State courts have the final word on state law, but when federal law is involved, it can be complicated.
Next week marks the start of the U.S. Supreme Court’s new term. As usual, some of the appeals on the Court’s docket will come from state courts of last resort.
When can the Supreme Court weigh in on an issue already decided by a state’s highest court? The answer is not straightforward. Since the country’s founding, state courts have had the final say on questions of state law. But they share responsibility with federal courts for interpreting and applying federal law. As a result, competing concerns — ensuring that state courts correctly and consistently apply federal law and respecting their autonomy — have led to a complex set of rules for when the Supreme Court takes appeals from the state courts.
The rules stem both from federal legislation and the Supreme Court’s own interpretive guidance, developed in centuries of opinions.
General rule
The Constitution provides a high-level foundation for the Supreme Court’s jurisdiction over appeals directly from state courts, allowing for review of state decisions involving issues related to federal statutes, treaties, or constitutional law. Congress elaborated on the specifics in the Judiciary Act of 1789, which it has repeatedly updated over time. As a general matter, today’s version provides that the Supreme Court may review appeals from “final judgments” issued “by the highest court of a State in which a decision could be had” that raise a question under the same three areas of federal law. This statute applies to both civil and criminal appeals.

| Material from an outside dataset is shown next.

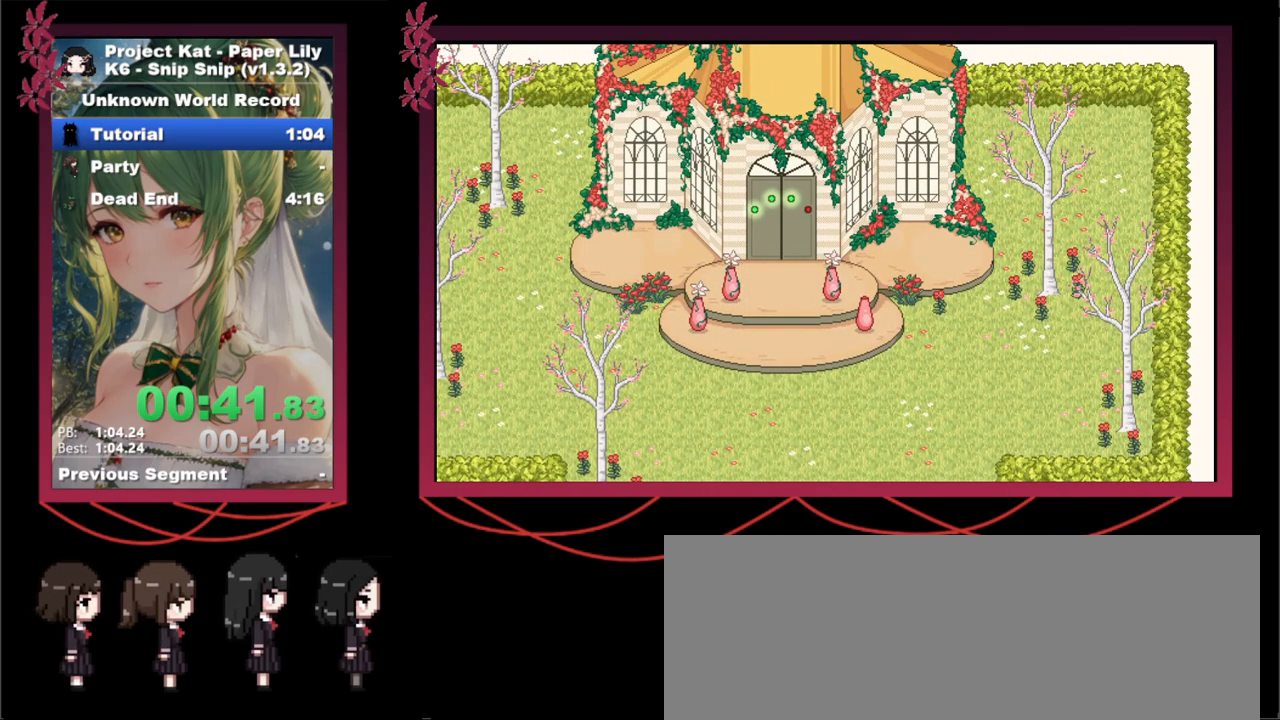
{"keys": ["up", "x"], "events": [[33, "z", "down"], [133, "z", "up"], [217, "z", "down"], [267, "z", "up"], [367, "z", "down"], [450, "z", "up"]]}
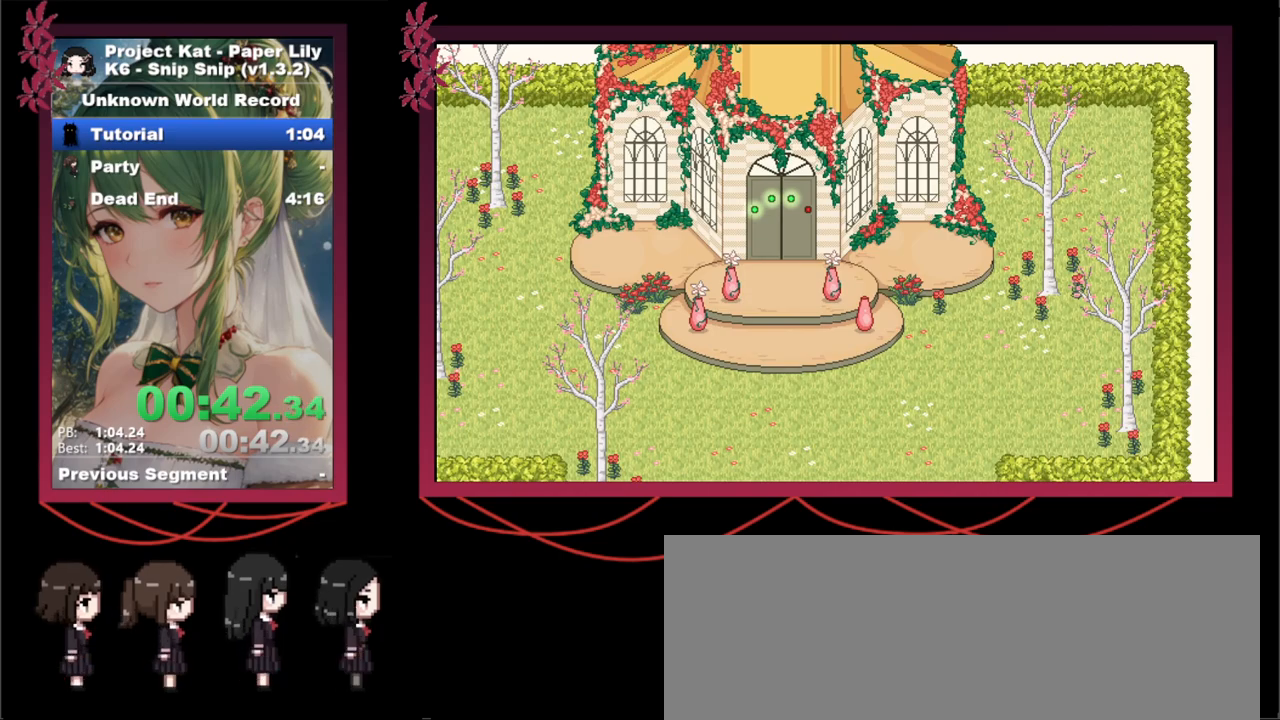
{"keys": ["up", "x"], "events": [[50, "z", "down"], [133, "z", "up"], [233, "z", "down"], [283, "z", "up"], [383, "z", "down"], [467, "z", "up"]]}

The “highest court of a State” usually means the state’s supreme court, but an appeal from a lower court can qualify if the appealing party has exhausted all available appellate options within the state system. For example, the Supreme Court has accepted review from intermediate courts where the state high court’s denial of a request to appeal barred further state review or where state procedural rules gave no additional right to appeal within the state.
Similarly, the “final judgment” rule typically requires a case to be fully resolved in the state courts, not subject to ongoing proceedings. The Supreme Court has counted as “final judgments,” however, certain circumstances where the federal issue has been finally decided, but other aspects of the case are still in progress. In particular, the Court may hear a state appeal where the federal issue would survive and require a decision regardless of the outcome of the other parts, would be precluded from review at a later point (such as because the issue will be mooted), “might seriously erode federal policy” if not immediately reviewed, or where resolution of the federal issue would conclude the remaining proceedings.
Adequate and independent state grounds
Appeals from state courts frequently involve both state law and federal law questions. If the decision below rested on an “adequate and independent state ground,” the Supreme Court may not review it.
The Supreme Court has interpreted its jurisdiction this way to avoid issuing advisory opinions — judicial guidance offered when an actual case is not at stake — in violation of a separate jurisdictional bar the Court has recognized since its founding. If the state court would reach the same result based on state law in any event, weighing in on the federal issue would be purely advisory, the reasoning goes.
What counts as an “adequate and independent state ground” for a state court decision? The Supreme Court makes that determination itself and has provided longstanding guidance.
To be “adequate,” the state basis must have “fair support” or, put another way, not be “plainly untenable.” The basis also must be broad enough on its own to sustain the judgment. An “independent” state basis is not dependent on, or “interwoven with,” federal law. For example, it’s not enough for a state court to cite state cases as support for its ruling, if those state cases are themselves applications of federal law. Similarly, “where a state court has ‘felt compelled by what it understood to be federal constitutional considerations to construe and apply its own law in the manner it did,’” the Supreme Court has said that does not qualify. In practice, this rule means that a state court decision that interprets the state’s constitution in “lockstep” — or in adherence — with the federal Constitution may be more vulnerable to Supreme Court review.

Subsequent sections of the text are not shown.